Not surprisingly, that change resulted in stock options becoming much more desirable to executives and their heirs. In recent years, stock options have become more and more common — a recent report by the investment firm Sanford C. Bernstein Co. estimates that 45 percent of employee compensation is distributed in the form of stock options. And more and more estate planners are using these assets in the plans they're setting up.

Here's why stock options can be so useful to an estate plan: Say a client receives an option to buy 10,000 shares at $50 per share, on a stock that is currently trading at $40. The client doesn't have to pay any tax upon being granted those options. It's not until those options are exercised and the stock is purchased, that a taxable event happens. That transaction generates taxable income equal to the difference between the stock price set by the option and the market price of the stock. So if the client transfers the option to an heir or to a trust, the taxable value of the gift will be relatively low, and the gift tax will be minimal.

In the best-case scenario, those shares will appreciate greatly over a long period of time. If we assume that the market price of those shares has reached $100 when the option is exercised, the heir will own shares worth $1 million. There won't be any tax due on the appreciation until the heir or the trust sells those shares.

That's the point at which income must be recognized — when the stock option is exercised. The difference between the exercise price and the stock's fair market value is treated as ordinary income, and the income tax falls on the individual who received the option as compensation, even if the option has been transferred to an heir. That can be a double advantage: Payment of the income tax decreases the client's eventual estate tax obligation, but it increases the basis of the stock for the heir, reducing their eventual tax burden.
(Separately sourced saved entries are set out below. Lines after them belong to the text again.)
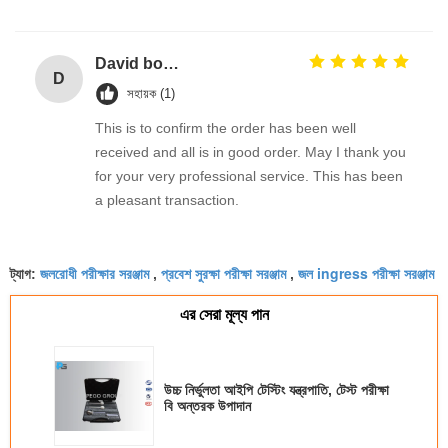
David borland
D
সহায়ক (1)
This is to confirm the order has been well
received and all is in good order. May I thank you
for your very professional service. This has been
a pleasant transaction.
জলরোধী পরীক্ষার সরঞ্জাম
প্রবেশ সুরক্ষা পরীক্ষা সরঞ্জাম
জল ingress পরীক্ষা সরঞ্জাম
ট্যাগ:
,
,
এর সেরা মূল্য পান
উচ্চ নির্ভুলতা আইপি টেস্টিং যন্ত্রপাতি, টেস্ট পরীক্ষা
বি অন্তরক উপাদান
But there are some common pitfalls that estate planners need to be aware of:

  • In most cases, it is advantageous for the client to move very quickly. It's important to transfer the options to the heirs or to a trust when their value is low as possible. The most valuable way to address the issue of options isn't to wait until the estate plan is created and then evaluate whether it makes sense to put options into them. Rather, the client is usually better off looking into an estate plan as a vehicle for the stock options as soon as they are granted.

  • The immediate tax consequences of a grant of stock options can be significant. The client should be prepared to satisfy a potentially large withholding income tax obligation as soon as the options are granted.

  • Some companies have grown concerned that the ability to transfer stock options diminishes them as an incentive. As a result, some corporations have imposed restrictions on exactly who the options may be transferred to, such as limiting it to immediate family members, or have begun requiring transfers to be approved by a corporation's compensation committee. The client should make sure these restrictions are satisfied (or are nonexistent) before making use of the option in his or her estate plan.

  • Any compensation in unexercised, restricted stock that remains unreported upon the client's death is to be considered "income in respect to a decedent," and is treated the same as any balances remaining in qualified retirement plans and IRAs. There can be significant income and estate tax consequences as a result.